Markwayne Mullin’s first inkling that he was about to be offered a Cabinet post came with a call from the White House switchboard that the first-term Oklahoma senator was not at all expecting.

Speaking to reporters outside the U.S. Capitol on Thursday just minutes after President Donald Trump announced that he’d be tapped to lead the Department of Homeland Security, the MAGA loyalist called the news “a little bit of a surprise” but then said he wasn’t headed directly to the White House.

“Need to talk to my wife first,” the hulking one-time MMA fighter told reporters.

Mullin added that he and Trump “have a really good relationship” and “talk all the time,” and said he was “super excited” to get the massive department “working for the American people.”

“The Department of Homeland Security very broad jurisdiction, and Ithink there is a lot of work that we need to do and I am excited,” he said.
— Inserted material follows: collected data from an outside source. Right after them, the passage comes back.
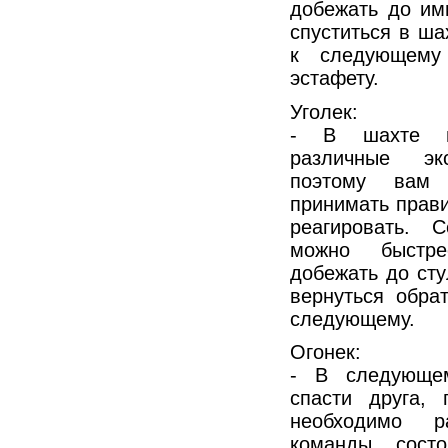
добежать до им
спуститься в ша
к следующему 
эстафету.
Уголек:
- В шахте ша
различные экс
поэтому вам 
принимать прав
реагировать. 
можно быстре
добежать до сту
вернуться обра
следующему.
Огонек:
- В следующе
спасти друга,
необходимо р
команды, сост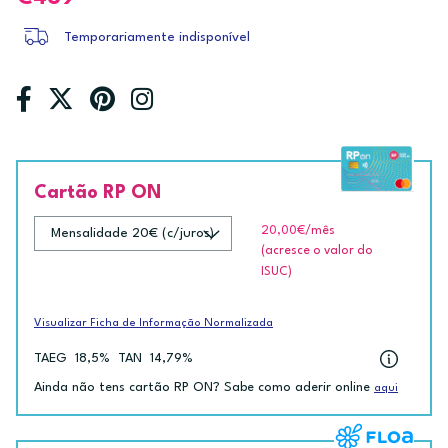
Temporariamente indisponível
Cartão RP ON
20,00€
/mês
(acresce o valor do
ISUC)
Visualizar Ficha de Informação Normalizada
TAEG
18,5%
TAN
14,79%
Ainda não tens cartão RP ON? Sabe como aderir online
aqui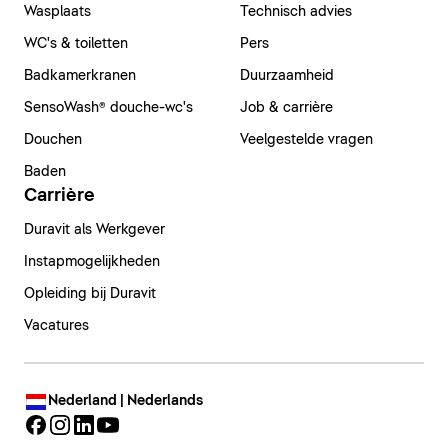
Wasplaats
Technisch advies
WC's & toiletten
Pers
Badkamerkranen
Duurzaamheid
SensoWash® douche-wc's
Job & carrière
Douchen
Veelgestelde vragen
Baden
Carrière
Duravit als Werkgever
Instapmogelijkheden
Opleiding bij Duravit
Vacatures
Nederland | Nederlands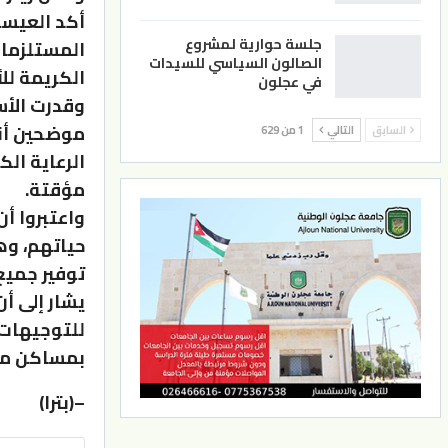
أكد العيسو
جلسة حوارية لمشروع
المستلزمات
الصالون السياسي للسيدات
الكريمة لل
في عجلون
وقدرت الأس
موضحين أنه
السابق
التالي
1 من 629
الرعاية ال
مؤقتة.
واعتبروا أ
حياتهم، وه
توفير جميع
يشار إلى أن
للتوجيهات ا
بمساكن مؤق
–(بترا)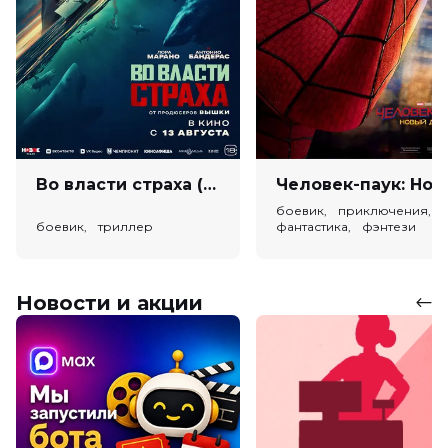
Во власти страха (18+)
Человек-паук: Новый день (
боевик, приключения,
боевик, триллер
фантастика, фэнтези
Новости и акции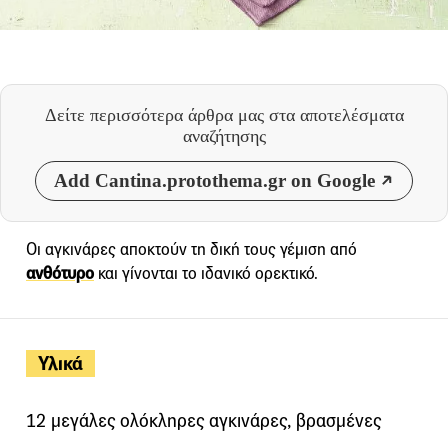
Δείτε περισσότερα άρθρα μας
στα αποτελέσματα
αναζήτησης
Add Cantina.protothema.gr on Google
Oι αγκινάρες αποκτούν τη δική τους γέμιση από
ανθότυρο
και γίνονται το ιδανικό ορεκτικό.
Υλικά
12 μεγάλες ολόκληρες αγκινάρες, βρασμένες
The president’s choice of Mullin to replace the embattled Noem will put a first-term senator with just an associate’s degree in charge of a sprawling bureaucracy encompassing everything from airport security to disaster response to the United States Coast Guard.

Mullin, 48, has served in the upper chamber since 2023 after a decade-long career representing the Sooner State’s first Congressional district in the House of Representatives. His committee assignments include the Armed Services Committee, the Health, Education, Labor and Pensions Committee, the Committee on Indian Affairs and the powerful Senate Appropriations Committee.
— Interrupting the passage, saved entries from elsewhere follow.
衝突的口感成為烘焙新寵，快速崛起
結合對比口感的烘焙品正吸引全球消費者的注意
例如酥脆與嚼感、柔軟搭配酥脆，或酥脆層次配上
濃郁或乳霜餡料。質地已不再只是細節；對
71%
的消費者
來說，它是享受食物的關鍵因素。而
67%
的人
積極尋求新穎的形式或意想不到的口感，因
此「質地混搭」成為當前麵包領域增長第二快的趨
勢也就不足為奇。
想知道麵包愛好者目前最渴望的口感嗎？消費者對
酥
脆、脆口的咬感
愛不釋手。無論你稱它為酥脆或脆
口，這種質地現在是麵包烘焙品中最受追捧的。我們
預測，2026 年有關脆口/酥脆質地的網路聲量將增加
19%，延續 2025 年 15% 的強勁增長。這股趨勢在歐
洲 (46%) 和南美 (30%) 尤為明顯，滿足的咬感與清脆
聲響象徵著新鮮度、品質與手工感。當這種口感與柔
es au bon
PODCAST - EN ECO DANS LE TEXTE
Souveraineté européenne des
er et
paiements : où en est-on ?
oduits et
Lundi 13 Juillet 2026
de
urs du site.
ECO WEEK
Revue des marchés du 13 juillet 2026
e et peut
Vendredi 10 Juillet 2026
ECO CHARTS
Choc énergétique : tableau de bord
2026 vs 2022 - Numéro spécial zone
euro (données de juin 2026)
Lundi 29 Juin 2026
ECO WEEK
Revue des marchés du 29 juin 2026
He is currently the only sitting senator who lacks a Bachelor’s degree and he has no meaningful experience with the labyrinthine department he will soon lead. And while he is known to be a full-throated supporter of Trump’s immigration policies, he is not from a border state and has no real experience dealing with immigration issues.

His political career began when he successfully ran for a House seat left open by the retirement of former Representative Dan Boren in 2012.

At the time, he hosted a syndicated home improvement show on a Tulsa radio station and ran an eponymous plumbing company, Mullin Plumbing, as well as other family-owned real estate and farm operations.

An enrolled member of the Cherokee Nation, Mullin also had a brief but undefeated career as a mixed martial arts professional in the Xtreme Fighting League, recording one technical knockout victory in 2007 and two victories by submission in 2006 and 2007.

He spent his House career as a backbencher but gained a measure of attention during the January 6, 2021 attack on the Capitol when he and two other House members helped police barricade the House chamber doors against a riotous mob of President Donald Trump’s supporters.

When he and other members were leaving the chamber to shelter at a secure location during the attack, he witnessed a U.S. Capitol Police lieutenant shoot a pro-Trump rioter, Ashli Babbit, as she tried to climb through a locked door into a secure portion of the Capitol near the chamber.

He later told ABC News that the officer “didn’t have a choice” to shoot her.